Web application security is a complicated matter. To assist site operators in secure web application development, browser vendors offer client-side security mechanisms designed to offer robust protection against common threats. Unfortunately, prior research showed that these mechanisms are often ineffective in practice for several reasons. In this talk, I provide yet another perspective on why client-side security mechanisms often fail, by focusing on the problem of inconsistent configuration. Inconsistencies not only affect web application security, but might also bias the results of web security measurements. In particular, I identify inconsistencies in the adoption of popular client-side security mechanisms like CSP, HSTS and cookie security attributes, which motivates the relevance of this issue and the need for further research on it.
Stefano Calzavara is a tenure-track assistant professor at Università Ca' Foscari Venezia, Italy.
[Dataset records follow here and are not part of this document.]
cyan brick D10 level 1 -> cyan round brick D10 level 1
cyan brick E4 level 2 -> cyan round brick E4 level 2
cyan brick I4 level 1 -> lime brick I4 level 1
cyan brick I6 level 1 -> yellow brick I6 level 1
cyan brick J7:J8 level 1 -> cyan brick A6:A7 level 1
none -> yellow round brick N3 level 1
He holds a National Scientific License (ASN) for the role of Associate Professor in Computer Science and Information Engineering from the end of 2019.
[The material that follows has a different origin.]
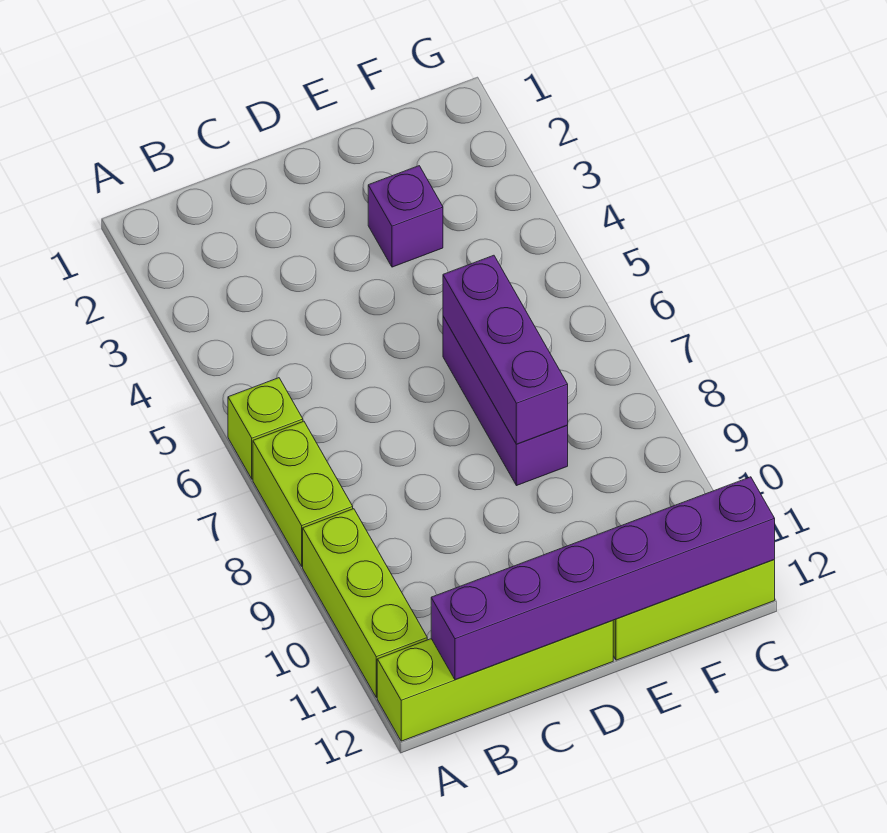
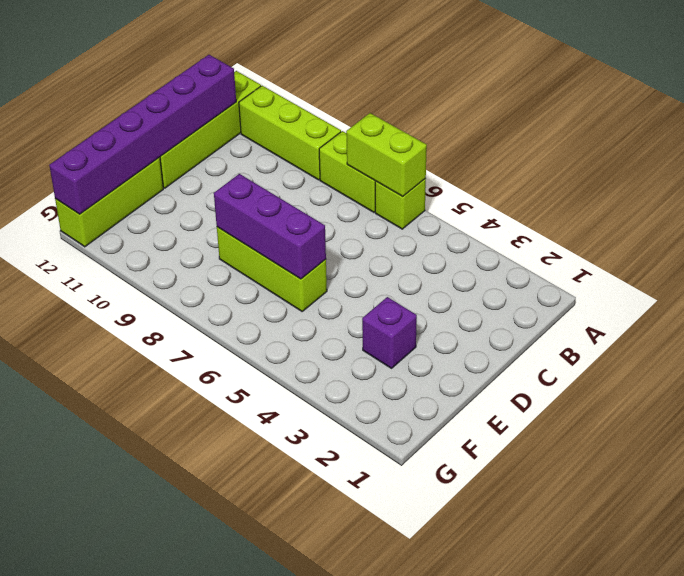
none -> lime brick A6:A7 level 2
purple brick E6:E8 level 1 -> lime brick E6:E8 level 1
Stefano’s research focuses on formal methods, computer security and their intersection, with a strong emphasis on web security. Stefano has published 46 papers on these topics at widely recognized international conferences and journals, including IEEE S&P, ACM CCS, NDSS, USENIX Security, WWW, IEEE CSF, ESOP, ACM CSUR, ACM TOPLAS and ACM TWEB. He is pleased to regularly serve in the program committees of a number of scientific events, including flagship conferences like ACM CCS, USENIX Security, WWW, IEEE EuroS&P and IEEE CSF.